On 17 avr. 2012, at 11:35, Richard Hipp wrote:

On Tue, Apr 17, 2012 at 5:12 AM, Paxdo Presse 
<pa...@mac.com<mailto:pa...@mac.com>> wrote:


Hi,

How point numbers are they stored in sqlite?

In a field with REAL affinity:

round(11.578767 / 2 , 4) is displayed "5.7894" in SQLite/Navicat :-),
but "5,7893999999999997" in the cursor of my development language
when I get it to sqlite.

Internally, SQLite works with 5.7894 or 5,7893999999999997?


Neither.  SQLite uses double-precision IEEE floating point numbers.  And
the value 5.7894 is not representable as an IEEE float.  The closest you
can get is 5.78939999999999965751840136363171041011810302734375.  SQLite
only attempts to preserve the first 15 significant digits of a floating
point value, so SQLite is likely to print that number as 5.7894.  But if
your development language tries to show 16 digits of precision (as
apparently it does) then you might see the second value.

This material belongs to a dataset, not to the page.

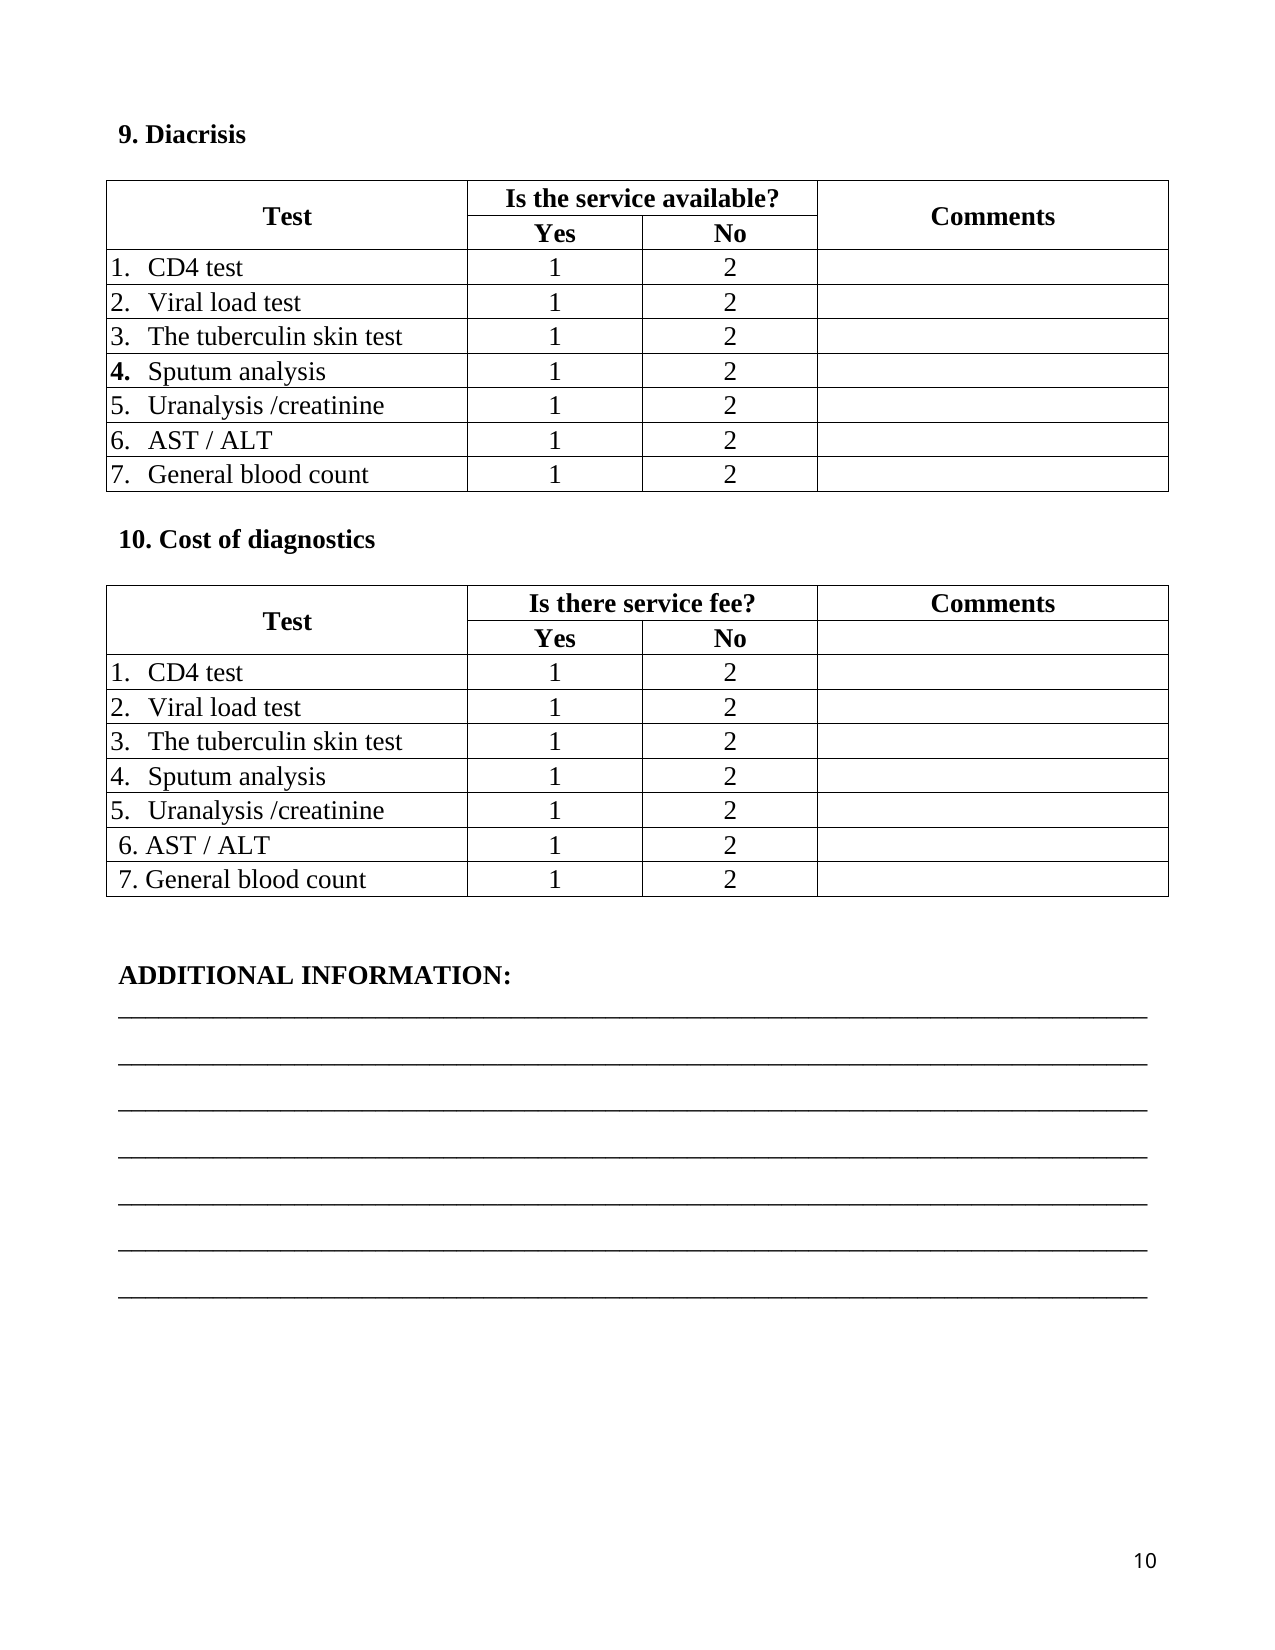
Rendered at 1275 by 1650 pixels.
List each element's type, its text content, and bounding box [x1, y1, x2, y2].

Key point:  Floating point numbers are approximations.  This is an inherent
property of IEEE floating point numbers, not a limitation of SQLite.  If
you need an exact answer, use integers.


Perhaps it's worth mentioning again David Goldberg's seminal paper "What Every 
Computer Scientist Should Know About Floating-Point Arithmetic". That paper is 
so well known it's been reprinted many times and is available in many places on 
the internet. For example Oracle put a reprint in its documentation:

http://docs.oracle.com/cd/E19957-01/806-3568/ncg_goldberg.html

You could do worse than reading it. Twice.